→ **About this exercise**
Check every line of the listing below for the word "greatest" and give the number of lines where it appears, with nothing added.

→ **Material to process**

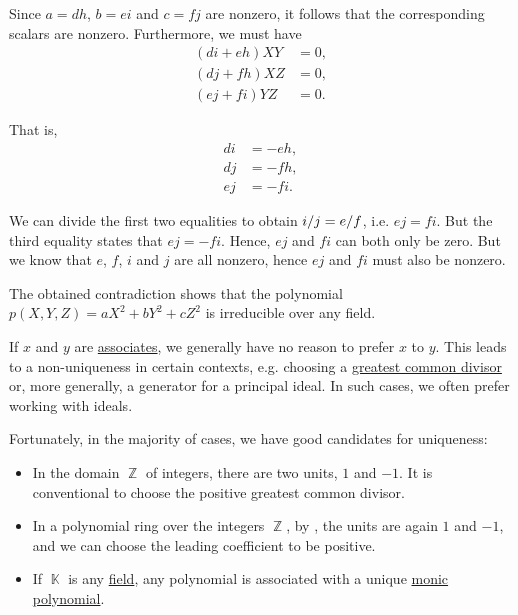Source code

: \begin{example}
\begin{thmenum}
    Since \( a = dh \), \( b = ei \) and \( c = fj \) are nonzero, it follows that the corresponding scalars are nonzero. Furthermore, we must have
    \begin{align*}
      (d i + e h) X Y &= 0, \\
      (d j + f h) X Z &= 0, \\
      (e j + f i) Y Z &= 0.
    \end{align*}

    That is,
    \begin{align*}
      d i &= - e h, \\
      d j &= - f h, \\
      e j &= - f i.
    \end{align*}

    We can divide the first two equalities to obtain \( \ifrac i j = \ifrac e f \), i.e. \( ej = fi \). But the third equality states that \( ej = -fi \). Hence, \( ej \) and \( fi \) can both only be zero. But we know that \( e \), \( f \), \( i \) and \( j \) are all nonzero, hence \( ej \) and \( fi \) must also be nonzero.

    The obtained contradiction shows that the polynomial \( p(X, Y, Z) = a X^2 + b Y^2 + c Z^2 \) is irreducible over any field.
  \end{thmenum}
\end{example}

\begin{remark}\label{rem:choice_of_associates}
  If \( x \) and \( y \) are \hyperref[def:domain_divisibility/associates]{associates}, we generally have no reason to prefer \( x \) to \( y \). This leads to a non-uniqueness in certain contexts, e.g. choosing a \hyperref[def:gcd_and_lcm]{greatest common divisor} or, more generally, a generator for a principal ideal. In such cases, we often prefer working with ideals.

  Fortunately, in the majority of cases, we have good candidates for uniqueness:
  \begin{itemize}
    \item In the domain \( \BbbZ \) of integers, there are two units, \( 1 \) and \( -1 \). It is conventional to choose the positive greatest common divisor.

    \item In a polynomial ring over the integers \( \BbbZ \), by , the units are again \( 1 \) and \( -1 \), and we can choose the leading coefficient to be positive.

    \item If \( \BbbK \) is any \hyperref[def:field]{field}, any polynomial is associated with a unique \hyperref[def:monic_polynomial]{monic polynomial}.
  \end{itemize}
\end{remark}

→ **Solution**
2